Advertising and promotion completely floods most media channels. The only way to cut through the clutter is to instantly identify with a customers need. If they see your ad and recognizes that it solves a problem you may just capture their attention long enough to sell your product.

 

What is your products or service core benefit? Look at your promotions and see how long it takes you to find reference to that point. Don't be shy about trumpeting your products unique strengths. They're the differences that make your products memorable.

 

Many companies are quite egotistical and think customers care who they are. Ha, customers mostly care about what you can do for them.
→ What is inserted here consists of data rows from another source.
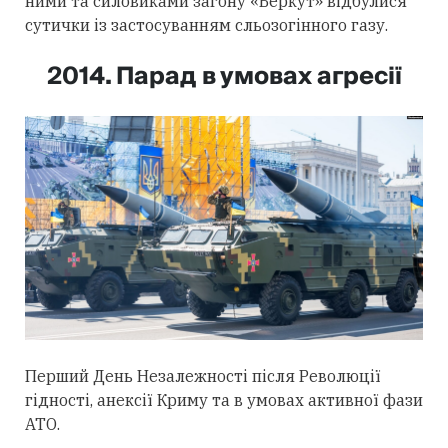
ними та силовиками загону «Беркут» відбулися
сутички із застосуванням сльозогінного газу.
2014. Парад в умовах агресії
Перший День Незалежності після Революції
гідності, анексії Криму та в умовах активної фази
АТО.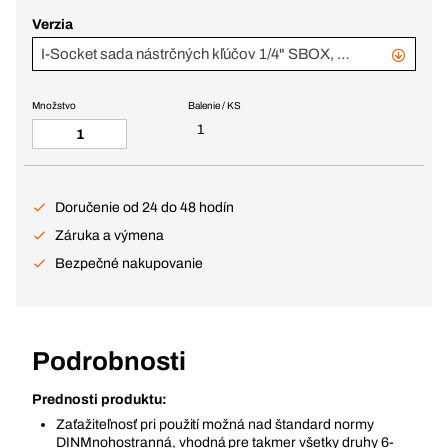
Verzia
I-Socket sada nástrčných kľúčov 1/4" SBOX, 17-dielna s račňou 60 Z
Množstvo
Balenie / KS
1
Doručenie od 24 do 48 hodín
Záruka a výmena
Bezpečné nakupovanie
Podrobnosti
Prednosti produktu:
Zaťažiteľnosť pri použití možná nad štandard normy
DINMnohostranná, vhodná pre takmer všetky druhy 6-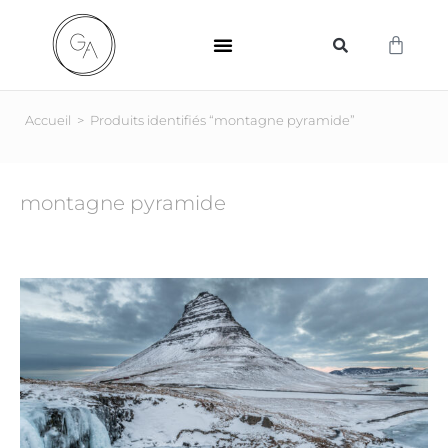
SUPPORTS D’IMPRESSION
Accueil
>
Produits identifiés “montagne pyramide”
montagne pyramide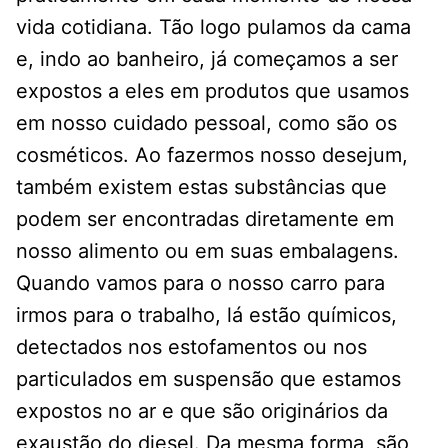
vida cotidiana. Tão logo pulamos da cama
e, indo ao banheiro, já começamos a ser
expostos a eles em produtos que usamos
em nosso cuidado pessoal, como são os
cosméticos. Ao fazermos nosso desejum,
também existem estas substâncias que
podem ser encontradas diretamente em
nosso alimento ou em suas embalagens.
Quando vamos para o nosso carro para
irmos para o trabalho, lá estão químicos,
detectados nos estofamentos ou nos
particulados em suspensão que estamos
expostos no ar e que são originários da
exaustão do diesel. Da mesma forma, são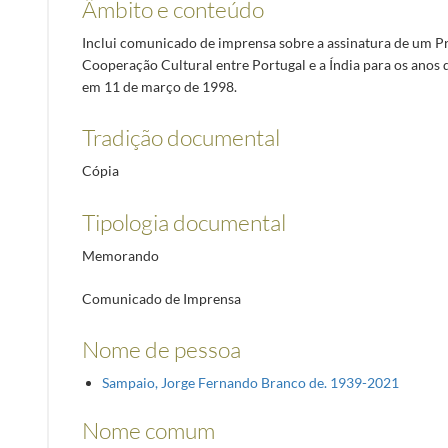
Âmbito e conteúdo
Inclui comunicado de imprensa sobre a assinatura de um 
Cooperação Cultural entre Portugal e a Índia para os anos 
em 11 de março de 1998.
Tradição documental
Cópia
Tipologia documental
Memorando
Comunicado de Imprensa
Nome de pessoa
Sampaio, Jorge Fernando Branco de. 1939-2021
Nome comum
You'll keep their attention far better if you promise them a solution to their problems instead in showing the company president or logo.

 

Evaluate your companies' products vs. their promotions. Are the products consumer benefits clearly highlighted? Select any item and list the 5 greatest benefits. Any advertising of these items should include at least 3 of those attributes. Stacking the advantages in your promotions gives the shopper even more reason to become a customer.

 

Late night mail order never fails to sweeten the offer. They'll always highlight several benefits of the products then stack the offer with multiple separate bonuses. Why do they trumpet the benefits so strongly and so often?

 

It's because they are direct-response vehicles. They don't measure their performance in vague monthly sales curves and projections. They operate based on the actual numbers of orders placed as a direct result of the telecast. Within hours they can calculate broadcast sales and profitability.

 

In such a brutal and exacting industry you can be sure that they're only using the most effective techniques. Print Mail-Order has always embraced the large promise in headlines that promise fantastic user benefit. Even in modern day you can see effective use of the promise even in visual broadcasts.

 

Who can forget the Lexus commercial where they rolled a ball bearing down the seam of the hood of their car? That was a mind-blowing quality promise to the consumer. It established a brand in what many thought was an impossible to enter industry.

 

A steel ball bearing made a quality promise that created a luxury car brand and their sister promotions continued to reinforce various other quality promises. Evaluate your own promotion efforts for missed opportunities to reveal primary and secondary customer benefits.

 

Make sure to insist that all of your promotional efforts include at least one reason for the viewer to do business with you. Technicalities are hard to convey quickly but promises can be made in just a few words. 'Cleaner Carpets', 'Juicier Burgers', 'More Bandwidth for Less'.

 

Promise is an efficient way to convey your business' benefits to potential clients. Back these statements up with proof or example and you've gone a long way toward landing a new customer.

 

Promise without proof is meaningless that's why you see the late night hawks demonstrating their product multiple times during the broadcast.

 

Again you should follow their lead and back up your promise with documentation. Any example, demonstration, testimonials and guarantees you can assemble will give credibility to the promise.

 

Remember you've made a promise to the customer. Now you've got to establish reasons for them to trust that what you've said is true.

 

Establishing trust is a topic for another day but without promise the shopper may never get to that point in the sales process anyway.

 

Promise your customers every benefit you can squeeze into any promotion. Classify and rank the importance of each promise and make sure that your greatest client benefit is always emphasized.

 

Relying on promise will give your advertising the focus it needs to cut through the clutter and find shoppers that need exactly what you're selling.